■ **About this task**: Starting at the line that contains "または、ビデオファイルを右クリックし、VLC", restate every line word for word through the end of the entries.

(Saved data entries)
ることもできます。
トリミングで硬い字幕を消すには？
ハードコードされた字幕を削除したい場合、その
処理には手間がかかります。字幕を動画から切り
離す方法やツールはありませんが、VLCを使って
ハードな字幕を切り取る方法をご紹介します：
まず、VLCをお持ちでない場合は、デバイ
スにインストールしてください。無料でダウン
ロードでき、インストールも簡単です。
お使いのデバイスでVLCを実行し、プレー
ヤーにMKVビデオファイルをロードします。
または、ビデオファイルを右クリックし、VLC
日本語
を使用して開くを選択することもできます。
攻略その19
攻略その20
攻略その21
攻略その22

■ **Finished exercise**:
または、ビデオファイルを右クリックし、VLC
日本語
を使用して開くを選択することもできます。
攻略その19
攻略その20
攻略その21
攻略その22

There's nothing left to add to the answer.